◆ Written task 1
Translate this sentence from the excerpt about PayPal's lawsuit into Spanish: "Other aspects of PayPal's claims could be held up to extra scrutiny in California as well."

Start of Excerpt to read

While much of PayPal’s allegations against Stephanie Tilenius and Osama Bedier revolve around alleged  breach of employment contract and non-compete violations, provisions within the California Business and Professional Code actually limit the enforceability of non-compete disclosures that companies like Pay Pal make employees sign.

The result — regardless of whatever contracts an employer forces a worker to sign when they start a job —  is that contracts often fall apart when they get in front of a judge.

“California is very pro-competition, especially here in the Silicon Valley. Think of startup culture. We like to entice employees to jump ship and compete with former employers,” Shultz said. “This state has a very free-trade approach to labor markets. You can’t lock in your employees forever. You have to compete to keep them.”

PayPal filed suit in Santa Clara County Thursday, accusing former employees Stephanie Tilenius and Osama Bedier, as well as Google, of misappropriation of trade secrets, breach of contract, and a host of other claims related to the recruitment of PayPal employees and the alleged improper use of PayPal’s confidential information.

Other aspects of PayPal’s claims could be held up to extra scrutiny in California as well. In its legal complaint, the company argues Bedier’s defection from PayPal’s mobile payments division to Google’s will result in the ”inevitable disclosure” of unspecified proprietary trade secrets. It’s called the inevitable disclosure doctrine. “Essentially they are saying he’s the man who knows too much and can’t leave and work elsewhere,” Schulz said. “California has rejected that doctrine as well.”

End of Excerpt to read
Start of Records to process

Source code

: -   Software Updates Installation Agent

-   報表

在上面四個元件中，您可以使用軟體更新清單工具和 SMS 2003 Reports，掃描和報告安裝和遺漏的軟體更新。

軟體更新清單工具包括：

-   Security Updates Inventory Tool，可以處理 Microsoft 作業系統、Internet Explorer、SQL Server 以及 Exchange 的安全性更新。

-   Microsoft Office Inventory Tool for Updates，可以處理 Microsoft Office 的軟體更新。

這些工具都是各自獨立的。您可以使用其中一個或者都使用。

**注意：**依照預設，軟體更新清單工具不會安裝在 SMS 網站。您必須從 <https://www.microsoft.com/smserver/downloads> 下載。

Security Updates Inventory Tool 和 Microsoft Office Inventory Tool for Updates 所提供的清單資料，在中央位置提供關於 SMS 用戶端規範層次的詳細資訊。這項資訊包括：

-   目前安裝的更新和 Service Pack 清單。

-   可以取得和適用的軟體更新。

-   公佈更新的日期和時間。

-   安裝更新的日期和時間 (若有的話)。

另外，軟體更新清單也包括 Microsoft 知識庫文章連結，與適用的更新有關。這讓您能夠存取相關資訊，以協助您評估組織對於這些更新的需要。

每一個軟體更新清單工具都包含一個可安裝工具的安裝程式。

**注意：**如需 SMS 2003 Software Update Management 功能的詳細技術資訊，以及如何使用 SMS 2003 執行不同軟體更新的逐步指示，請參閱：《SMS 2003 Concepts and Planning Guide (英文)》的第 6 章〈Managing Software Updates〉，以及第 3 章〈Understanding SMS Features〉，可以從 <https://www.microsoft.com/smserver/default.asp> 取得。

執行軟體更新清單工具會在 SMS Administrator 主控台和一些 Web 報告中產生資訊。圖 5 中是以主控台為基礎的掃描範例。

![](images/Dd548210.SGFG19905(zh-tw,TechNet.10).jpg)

End of Records to process

◆ Written task 2
List each line of the entries that contains the string "Software".

◆ Expected answer 1
Otros aspectos de las demandas de PayPal también podrían someterse a un escrutinio adicional en California.

◆ Expected answer 2
: -   Software Updates Installation Agent
**注意：**如需 SMS 2003 Software Update Management 功能的詳細技術資訊，以及如何使用 SMS 2003 執行不同軟體更新的逐步指示，請參閱：《SMS 2003 Concepts and Planning Guide (英文)》的第 6 章〈Managing Software Updates〉，以及第 3 章〈Understanding SMS Features〉，可以從 <https://www.microsoft.com/smserver/default.asp> 取得。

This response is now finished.